Finance Minister Bill Morneau will be releasing the 2018 budget on February 27. Small business owners, including physicians and other incorporated professionals should circle this date on their calendars as the expected "reveal day" for how the government plans to implement changes to taxation of passive investment income earned by small businesses.
On July 18, 2017, Minister Morneau released a discussion document outlining proposed changes to the taxation of Canadian controlled private corporations. One of the most controversial proposals will dramatically increase the tax on passive investment income earned by these businesses. The graph below from the AdvisoryMD accounting team at Saeed & Company demonstrates the punitive nature of the planned tax rates.

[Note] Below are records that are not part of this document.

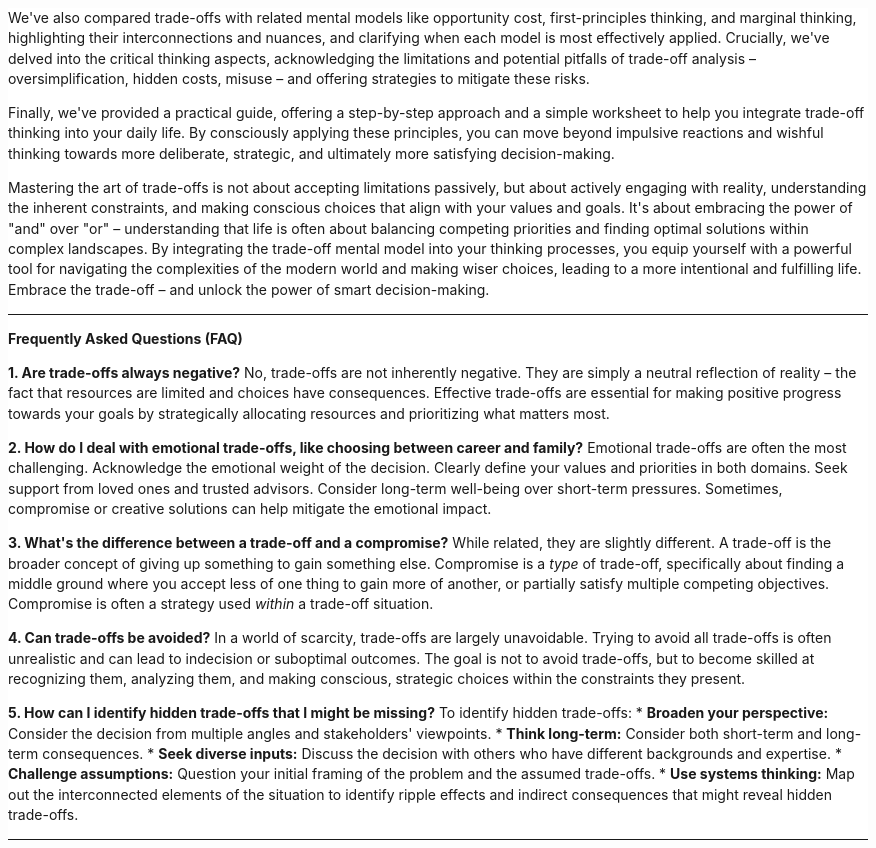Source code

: We've also compared trade-offs with related mental models like opportunity cost, first-principles thinking, and marginal thinking, highlighting their interconnections and nuances, and clarifying when each model is most effectively applied.  Crucially, we've delved into the critical thinking aspects, acknowledging the limitations and potential pitfalls of trade-off analysis – oversimplification, hidden costs, misuse – and offering strategies to mitigate these risks.

Finally, we've provided a practical guide, offering a step-by-step approach and a simple worksheet to help you integrate trade-off thinking into your daily life.  By consciously applying these principles, you can move beyond impulsive reactions and wishful thinking towards more deliberate, strategic, and ultimately more satisfying decision-making.

Mastering the art of trade-offs is not about accepting limitations passively, but about actively engaging with reality, understanding the inherent constraints, and making conscious choices that align with your values and goals. It's about embracing the power of "and" over "or" – understanding that life is often about balancing competing priorities and finding optimal solutions within complex landscapes.  By integrating the trade-off mental model into your thinking processes, you equip yourself with a powerful tool for navigating the complexities of the modern world and making wiser choices, leading to a more intentional and fulfilling life. Embrace the trade-off – and unlock the power of smart decision-making.

---

**Frequently Asked Questions (FAQ)**

**1. Are trade-offs always negative?**
   No, trade-offs are not inherently negative. They are simply a neutral reflection of reality – the fact that resources are limited and choices have consequences.  Effective trade-offs are essential for making positive progress towards your goals by strategically allocating resources and prioritizing what matters most.

**2. How do I deal with emotional trade-offs, like choosing between career and family?**
   Emotional trade-offs are often the most challenging. Acknowledge the emotional weight of the decision.  Clearly define your values and priorities in both domains.  Seek support from loved ones and trusted advisors.  Consider long-term well-being over short-term pressures.  Sometimes, compromise or creative solutions can help mitigate the emotional impact.

**3. What's the difference between a trade-off and a compromise?**
   While related, they are slightly different. A trade-off is the broader concept of giving up something to gain something else. Compromise is a *type* of trade-off, specifically about finding a middle ground where you accept less of one thing to gain more of another, or partially satisfy multiple competing objectives. Compromise is often a strategy used *within* a trade-off situation.

**4. Can trade-offs be avoided?**
   In a world of scarcity, trade-offs are largely unavoidable.  Trying to avoid all trade-offs is often unrealistic and can lead to indecision or suboptimal outcomes.  The goal is not to avoid trade-offs, but to become skilled at recognizing them, analyzing them, and making conscious, strategic choices within the constraints they present.

**5. How can I identify hidden trade-offs that I might be missing?**
   To identify hidden trade-offs:
    * **Broaden your perspective:** Consider the decision from multiple angles and stakeholders' viewpoints.
    * **Think long-term:** Consider both short-term and long-term consequences.
    * **Seek diverse inputs:** Discuss the decision with others who have different backgrounds and expertise.
    * **Challenge assumptions:** Question your initial framing of the problem and the assumed trade-offs.
    * **Use systems thinking:** Map out the interconnected elements of the situation to identify ripple effects and indirect consequences that might reveal hidden trade-offs.

---
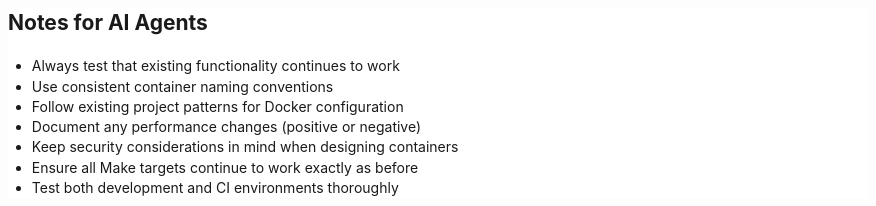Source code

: ## Notes for AI Agents
- Always test that existing functionality continues to work
- Use consistent container naming conventions
- Follow existing project patterns for Docker configuration
- Document any performance changes (positive or negative)
- Keep security considerations in mind when designing containers
- Ensure all Make targets continue to work exactly as before
- Test both development and CI environments thoroughly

On October 18, 2017, Minister Moreau announced that the passive income taxation proposal will be adjusted . Once implemented, $50,000 of investment income (on a go-forward basis) will be sheltered from the new tax rates. The technical description of how this change will be implemented is expected in the Spring Budget announcement.
Small business owners have been left with many questions which makes planning difficult.
1. What does the $50,000 threshold actually mean?
The government backgrounder explains that the $50,000 threshold was set to "provide more flexibility for business owners to hold savings for multiple purposes, including savings that can later be used for personal benefits such as sick leave, parental leave, or retirement." Does this mean that the $50,000 threshold will be treated like RRSP contribution room with annual inflation adjustment and carry-forward of unused amounts?
2. When will the changes be implemented?
The tax changes will apply to investment income on a "go-forward" basis. Will the start date be January 1, 2018, the date of the budget announcement or some other date in 2018.
3. How will "grandfathered/mothered" investments be identified?
Investments already made by the business owner(s) will be protected from the new tax treatment. What will the government consider as an "investment." Will they use retained earnings, or only existing investments in stocks, bonds, and funds? What about accounts receivable for services already provided for which payment has not been received?
4. How will the business owner/CRA keep track of each dollar of passive investment income pre- and post-implementation of tax changes?
It is unclear how future income earned by investments already held by a corporation will tracked and taxed. For example, will future gains (dividends/interest) on existing investments be sheltered in perpetuity? Will business owners have to separate and track income earned from investments pre- and post-tax implementation? The compliance costs through bookkeeping and accounting fees could be significant. Business owners hoping for guidance from the CRA may be disappointed. The Auditor General reported that the CRA only answers 1/3 of the calls it receives.
What to do next?
1. Delay discretionary corporate expenditures/paying personal dividends until after the budget announcement. This will allow you to maximize the retained earnings which may be protected from the new tax treatment.
2. Submit billings ASAP and ensure payment for any outstanding accounts receivable.
3. Get professional advice. Whether you are contemplating becoming incorporated or trying to navigate these tax changes, obtain professional advice from an experienced team.